题目 1. 逐字照录 OverlayFS 存储驱动一文中从“This topic refers”起，直到“RHEL 或 CentOS。”为止（含这一处）的文字。
题目 2. 接着 OverlayFS 存储驱动一文的结尾往下续写。

选定文本.
【Docker】使用 OverlayFS 存储驱动

参考教程：https://docs.docker.com/storage/storagedriver/overlayfs-driver/
以下内容来自官方文档翻译

环境

1. virtual box 6.1
2. centos 7.8
3. docker 19.03

OverlayFS is a modern union filesystem that is similar to AUFS, but faster and with a simpler implementation. Docker provides two storage drivers for OverlayFS: the original overlay, and the newer and more stable overlay2.

OverlayFS 是一种现代的联合文件系统，与 AUFS 类似，但是速度更快且实现更简单。Docker 为 OverlayFS 提供了两个存储驱动程序：原始的 overlay 和更新且更稳定的 overlay2。

This topic refers to the Linux kernel driver as OverlayFS and to the Docker storage driver as overlay or overlay2.

本主题将 Linux 内核驱动程序称为 OverlayFS，并将 Docker 存储驱动程序称为 overlay 或 overlay2。

Note: If you use OverlayFS, use the overlay2 driver rather than the overlay driver, because it is more efficient in terms of inode utilization. To use the new driver, you need version 4.0 or higher of the Linux kernel, or RHEL or CentOS using version 3.10.0-514 and above.

注意：如果使用 OverlayFS，请使用 overlay2 驱动程序而不是 overlay 驱动程序，因为它在 inode 利用率方面更为有效。要使用新的驱动程序，您需要 Linux 内核的版本 4.0 或更高版本，或者使用 3.10.0-514 及更高版本的 RHEL 或 CentOS。

数据.
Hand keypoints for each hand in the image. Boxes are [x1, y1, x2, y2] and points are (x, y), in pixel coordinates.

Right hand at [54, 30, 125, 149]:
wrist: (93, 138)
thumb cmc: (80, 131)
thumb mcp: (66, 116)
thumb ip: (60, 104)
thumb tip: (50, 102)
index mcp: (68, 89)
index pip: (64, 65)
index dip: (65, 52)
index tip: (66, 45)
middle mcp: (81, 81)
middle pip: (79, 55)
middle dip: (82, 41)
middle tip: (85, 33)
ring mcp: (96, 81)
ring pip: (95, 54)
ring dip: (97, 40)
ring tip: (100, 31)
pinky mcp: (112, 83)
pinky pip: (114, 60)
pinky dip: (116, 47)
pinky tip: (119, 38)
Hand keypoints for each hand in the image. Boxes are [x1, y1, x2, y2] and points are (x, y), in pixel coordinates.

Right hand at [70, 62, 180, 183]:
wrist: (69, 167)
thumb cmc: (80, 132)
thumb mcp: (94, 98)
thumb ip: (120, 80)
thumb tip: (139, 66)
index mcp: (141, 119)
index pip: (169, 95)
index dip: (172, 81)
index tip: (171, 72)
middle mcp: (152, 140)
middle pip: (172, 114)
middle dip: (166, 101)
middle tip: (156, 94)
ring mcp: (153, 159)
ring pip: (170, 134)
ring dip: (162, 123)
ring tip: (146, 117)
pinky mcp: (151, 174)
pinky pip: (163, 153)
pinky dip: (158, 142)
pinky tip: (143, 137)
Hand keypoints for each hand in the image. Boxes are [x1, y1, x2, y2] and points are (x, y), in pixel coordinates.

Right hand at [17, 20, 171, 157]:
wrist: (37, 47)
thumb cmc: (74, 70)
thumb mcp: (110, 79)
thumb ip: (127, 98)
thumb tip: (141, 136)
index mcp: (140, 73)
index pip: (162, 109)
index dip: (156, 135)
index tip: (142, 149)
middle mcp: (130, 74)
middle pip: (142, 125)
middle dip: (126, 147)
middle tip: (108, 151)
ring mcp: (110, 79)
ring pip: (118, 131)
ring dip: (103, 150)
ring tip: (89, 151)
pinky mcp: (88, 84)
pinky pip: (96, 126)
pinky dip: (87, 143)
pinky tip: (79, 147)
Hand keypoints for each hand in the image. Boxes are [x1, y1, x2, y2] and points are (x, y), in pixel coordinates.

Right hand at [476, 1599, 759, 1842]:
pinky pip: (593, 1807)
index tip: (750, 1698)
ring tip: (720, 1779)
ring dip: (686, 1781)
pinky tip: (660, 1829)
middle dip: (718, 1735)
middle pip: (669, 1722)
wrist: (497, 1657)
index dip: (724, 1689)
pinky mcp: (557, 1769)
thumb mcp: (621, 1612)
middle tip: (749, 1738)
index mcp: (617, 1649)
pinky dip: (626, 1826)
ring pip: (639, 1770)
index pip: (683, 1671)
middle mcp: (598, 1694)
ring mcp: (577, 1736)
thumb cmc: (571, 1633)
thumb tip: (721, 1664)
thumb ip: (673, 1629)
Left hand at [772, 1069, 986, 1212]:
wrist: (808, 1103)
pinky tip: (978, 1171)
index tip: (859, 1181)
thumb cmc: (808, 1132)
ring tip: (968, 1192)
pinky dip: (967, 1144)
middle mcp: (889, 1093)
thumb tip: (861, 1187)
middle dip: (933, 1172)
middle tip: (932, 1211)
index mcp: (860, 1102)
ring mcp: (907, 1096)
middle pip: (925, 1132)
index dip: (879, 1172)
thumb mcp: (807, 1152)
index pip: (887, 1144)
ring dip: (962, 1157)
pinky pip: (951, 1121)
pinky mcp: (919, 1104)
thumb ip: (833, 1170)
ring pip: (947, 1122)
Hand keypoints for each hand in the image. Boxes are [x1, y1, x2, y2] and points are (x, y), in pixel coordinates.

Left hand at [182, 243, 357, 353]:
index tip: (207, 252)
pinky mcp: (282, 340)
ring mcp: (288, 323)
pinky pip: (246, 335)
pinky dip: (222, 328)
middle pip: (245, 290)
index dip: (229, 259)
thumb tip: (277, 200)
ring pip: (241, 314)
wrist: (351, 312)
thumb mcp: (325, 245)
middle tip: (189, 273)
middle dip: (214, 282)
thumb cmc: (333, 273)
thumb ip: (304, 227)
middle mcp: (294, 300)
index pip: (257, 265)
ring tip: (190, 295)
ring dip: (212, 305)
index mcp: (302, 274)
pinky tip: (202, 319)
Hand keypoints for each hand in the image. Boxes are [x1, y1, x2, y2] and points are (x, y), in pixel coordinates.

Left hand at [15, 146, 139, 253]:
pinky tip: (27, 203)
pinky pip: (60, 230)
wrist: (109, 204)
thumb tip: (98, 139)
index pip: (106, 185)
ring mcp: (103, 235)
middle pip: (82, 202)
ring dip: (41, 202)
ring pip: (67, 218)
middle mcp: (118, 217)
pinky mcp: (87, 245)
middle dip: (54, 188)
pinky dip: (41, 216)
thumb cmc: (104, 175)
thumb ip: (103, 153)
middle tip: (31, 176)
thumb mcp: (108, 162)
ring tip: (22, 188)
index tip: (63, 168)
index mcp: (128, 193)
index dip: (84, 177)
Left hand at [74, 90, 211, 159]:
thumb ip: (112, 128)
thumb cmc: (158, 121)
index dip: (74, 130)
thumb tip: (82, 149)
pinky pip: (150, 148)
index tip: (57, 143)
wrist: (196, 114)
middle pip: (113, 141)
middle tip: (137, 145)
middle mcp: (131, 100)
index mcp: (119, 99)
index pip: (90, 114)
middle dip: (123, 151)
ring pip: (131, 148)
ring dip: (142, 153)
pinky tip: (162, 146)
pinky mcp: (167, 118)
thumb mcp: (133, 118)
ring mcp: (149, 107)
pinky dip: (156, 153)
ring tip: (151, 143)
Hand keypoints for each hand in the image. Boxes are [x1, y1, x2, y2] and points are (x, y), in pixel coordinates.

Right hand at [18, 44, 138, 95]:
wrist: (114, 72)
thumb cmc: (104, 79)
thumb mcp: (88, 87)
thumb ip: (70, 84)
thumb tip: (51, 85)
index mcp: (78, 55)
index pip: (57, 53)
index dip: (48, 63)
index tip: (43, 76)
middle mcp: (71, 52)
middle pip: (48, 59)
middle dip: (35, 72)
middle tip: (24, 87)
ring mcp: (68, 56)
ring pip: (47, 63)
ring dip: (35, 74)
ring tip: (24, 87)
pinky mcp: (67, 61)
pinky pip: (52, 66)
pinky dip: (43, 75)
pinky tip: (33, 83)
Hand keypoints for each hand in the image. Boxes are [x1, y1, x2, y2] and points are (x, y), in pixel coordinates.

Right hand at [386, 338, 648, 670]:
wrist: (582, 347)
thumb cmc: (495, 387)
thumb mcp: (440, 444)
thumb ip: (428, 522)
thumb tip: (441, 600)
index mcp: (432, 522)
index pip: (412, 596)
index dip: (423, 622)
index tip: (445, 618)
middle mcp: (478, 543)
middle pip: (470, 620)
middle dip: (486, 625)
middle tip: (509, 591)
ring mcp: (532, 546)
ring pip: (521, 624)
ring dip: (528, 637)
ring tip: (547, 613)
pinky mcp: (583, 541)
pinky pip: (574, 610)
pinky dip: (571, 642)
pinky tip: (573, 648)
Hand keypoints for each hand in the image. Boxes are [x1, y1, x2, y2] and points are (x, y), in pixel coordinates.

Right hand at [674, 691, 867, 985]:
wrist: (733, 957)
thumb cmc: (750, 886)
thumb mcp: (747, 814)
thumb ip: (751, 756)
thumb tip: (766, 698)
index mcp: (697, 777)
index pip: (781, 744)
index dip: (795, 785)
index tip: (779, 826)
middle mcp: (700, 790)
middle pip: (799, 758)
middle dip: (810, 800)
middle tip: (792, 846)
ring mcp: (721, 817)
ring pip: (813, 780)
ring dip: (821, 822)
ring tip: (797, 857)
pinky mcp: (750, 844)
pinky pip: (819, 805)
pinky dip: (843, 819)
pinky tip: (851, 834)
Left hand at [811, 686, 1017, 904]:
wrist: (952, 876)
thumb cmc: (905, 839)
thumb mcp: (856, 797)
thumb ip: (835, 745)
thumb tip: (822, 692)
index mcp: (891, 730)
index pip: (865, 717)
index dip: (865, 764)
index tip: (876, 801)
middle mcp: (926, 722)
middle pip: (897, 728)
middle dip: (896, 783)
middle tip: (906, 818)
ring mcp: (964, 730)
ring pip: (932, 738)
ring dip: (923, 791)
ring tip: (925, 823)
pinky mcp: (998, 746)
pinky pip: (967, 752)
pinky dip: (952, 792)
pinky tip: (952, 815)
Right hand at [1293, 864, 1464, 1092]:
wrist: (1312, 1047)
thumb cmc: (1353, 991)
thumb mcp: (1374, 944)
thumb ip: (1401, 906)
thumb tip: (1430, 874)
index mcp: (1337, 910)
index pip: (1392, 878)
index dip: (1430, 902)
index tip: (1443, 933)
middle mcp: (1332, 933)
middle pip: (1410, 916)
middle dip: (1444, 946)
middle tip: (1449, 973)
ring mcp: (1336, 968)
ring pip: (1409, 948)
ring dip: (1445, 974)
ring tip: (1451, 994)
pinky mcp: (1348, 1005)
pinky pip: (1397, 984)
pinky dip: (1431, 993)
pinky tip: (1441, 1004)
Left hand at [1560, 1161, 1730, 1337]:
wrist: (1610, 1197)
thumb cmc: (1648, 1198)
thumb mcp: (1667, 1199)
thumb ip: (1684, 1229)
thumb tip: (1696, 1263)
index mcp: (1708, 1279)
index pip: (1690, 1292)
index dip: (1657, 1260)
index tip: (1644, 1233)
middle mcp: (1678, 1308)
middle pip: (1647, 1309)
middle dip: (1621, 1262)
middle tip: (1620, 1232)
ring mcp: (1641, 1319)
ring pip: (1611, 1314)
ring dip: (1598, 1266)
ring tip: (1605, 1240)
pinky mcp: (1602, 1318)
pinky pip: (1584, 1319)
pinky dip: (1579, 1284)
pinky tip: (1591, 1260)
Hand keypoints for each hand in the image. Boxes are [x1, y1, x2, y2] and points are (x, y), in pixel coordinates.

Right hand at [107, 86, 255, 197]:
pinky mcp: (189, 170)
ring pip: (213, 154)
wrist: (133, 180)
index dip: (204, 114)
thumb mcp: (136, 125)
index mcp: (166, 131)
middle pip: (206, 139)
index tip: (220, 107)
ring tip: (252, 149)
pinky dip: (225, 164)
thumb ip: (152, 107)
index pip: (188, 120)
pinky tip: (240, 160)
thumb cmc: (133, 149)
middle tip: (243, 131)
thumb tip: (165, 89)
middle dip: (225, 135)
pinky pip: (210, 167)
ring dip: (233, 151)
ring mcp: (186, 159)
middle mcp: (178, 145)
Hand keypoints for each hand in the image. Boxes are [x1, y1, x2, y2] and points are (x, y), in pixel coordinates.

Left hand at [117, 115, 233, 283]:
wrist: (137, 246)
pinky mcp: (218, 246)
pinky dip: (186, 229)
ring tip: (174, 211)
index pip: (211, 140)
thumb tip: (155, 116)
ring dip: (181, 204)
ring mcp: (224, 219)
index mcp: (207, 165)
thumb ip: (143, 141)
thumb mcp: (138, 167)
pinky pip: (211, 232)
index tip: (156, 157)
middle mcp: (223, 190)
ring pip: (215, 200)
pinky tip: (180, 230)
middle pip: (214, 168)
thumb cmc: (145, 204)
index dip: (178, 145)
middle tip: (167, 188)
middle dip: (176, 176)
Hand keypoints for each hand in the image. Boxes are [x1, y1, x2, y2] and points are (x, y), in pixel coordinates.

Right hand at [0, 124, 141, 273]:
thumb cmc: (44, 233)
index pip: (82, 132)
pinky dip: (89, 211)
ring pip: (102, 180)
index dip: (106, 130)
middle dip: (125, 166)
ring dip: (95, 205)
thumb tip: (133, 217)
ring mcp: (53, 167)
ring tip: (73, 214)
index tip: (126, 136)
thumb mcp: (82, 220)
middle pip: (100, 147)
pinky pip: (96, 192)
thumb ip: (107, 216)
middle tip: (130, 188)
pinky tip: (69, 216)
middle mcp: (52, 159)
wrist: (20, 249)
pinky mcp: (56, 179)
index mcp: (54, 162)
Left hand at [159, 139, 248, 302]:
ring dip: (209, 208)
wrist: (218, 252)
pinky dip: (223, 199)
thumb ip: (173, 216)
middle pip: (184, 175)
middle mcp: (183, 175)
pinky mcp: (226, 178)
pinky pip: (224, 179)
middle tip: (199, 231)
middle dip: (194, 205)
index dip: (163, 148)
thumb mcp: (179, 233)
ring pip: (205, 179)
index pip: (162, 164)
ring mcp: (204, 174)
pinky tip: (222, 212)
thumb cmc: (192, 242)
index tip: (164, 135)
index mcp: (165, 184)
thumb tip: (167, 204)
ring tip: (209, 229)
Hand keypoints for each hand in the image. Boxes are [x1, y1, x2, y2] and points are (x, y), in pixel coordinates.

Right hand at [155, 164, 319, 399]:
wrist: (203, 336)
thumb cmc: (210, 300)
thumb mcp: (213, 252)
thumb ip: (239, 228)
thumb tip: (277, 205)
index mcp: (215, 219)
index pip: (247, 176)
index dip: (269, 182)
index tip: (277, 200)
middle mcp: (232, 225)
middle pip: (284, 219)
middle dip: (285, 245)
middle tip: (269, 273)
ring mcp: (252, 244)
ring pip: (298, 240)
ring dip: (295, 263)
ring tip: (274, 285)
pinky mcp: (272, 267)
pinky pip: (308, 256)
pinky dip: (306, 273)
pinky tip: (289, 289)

作答 1.
This topic refers to the Linux kernel driver as OverlayFS and to the Docker storage driver as overlay or overlay2.

本主题将 Linux 内核驱动程序称为 OverlayFS，并将 Docker 存储驱动程序称为 overlay 或 overlay2。

Note: If you use OverlayFS, use the overlay2 driver rather than the overlay driver, because it is more efficient in terms of inode utilization. To use the new driver, you need version 4.0 or higher of the Linux kernel, or RHEL or CentOS using version 3.10.0-514 and above.

注意：如果使用 OverlayFS，请使用 overlay2 驱动程序而不是 overlay 驱动程序，因为它在 inode 利用率方面更为有效。要使用新的驱动程序，您需要 Linux 内核的版本 4.0 或更高版本，或者使用 3.10.0-514 及更高版本的 RHEL 或 CentOS。

作答 2.
前置条件

OverlayFS is the recommended storage driver, and supported if you meet the following prerequisites:

OverlayFS 是推荐的存储驱动程序，如果满足以下先决条件，则受支持：

• Version 4.0 or higher of the Linux kernel, or RHEL or CentOS using version 3.10.0-514 of the kernel or higher. If you use an older kernel, you need to use the overlay driver, which is not recommended.

• Linux 内核的版本 4.0 或更高版本，或使用内核的版本 3.10.0-514 或更高版本的 RHEL 或 CentOS。如果您使用较旧的内核，则需要使用 overlay 驱动程序，不建议这样做。

• The overlay and overlay2 drivers are supported on xfs backing filesystems, but only with d_type=true enabled.

• xfs 支持文件系统支持 overlay 和 overlay2 驱动程序，但仅在启用了d_type = true 的情况下。

  Use xfs_info to verify that the ftype option is set to 1. To format an xfs filesystem correctly, use the flag -n ftype=1.

  使用xfs_info来验证ftype选项是否设置为1。要正确格式化 xfs 文件系统，请使用标志 -n ftype = 1。

Warning: Running on XFS without d_type support now causes Docker to skip the attempt to use the overlay or overlay2 driver. Existing installs will continue to run, but produce an error. This is to allow users to migrate their data. In a future version, this will be a fatal error, which will prevent Docker from starting.

警告：在不支持 d_type 的 XFS 上运行现在会导致 Docker 跳过使用 overlay 或 overlay2 驱动程序的尝试。现有安装将继续运行，但会提示错误，这是为了允许用户迁移其数据。在将来的版本中，这将是一个致命错误，它将阻止Docker启动。

• Changing the storage driver makes existing containers and images inaccessible on the local system. Use docker save to save any images you have built or push them to Docker Hub or a private registry before changing the storage driver, so that you do not need to re-create them later.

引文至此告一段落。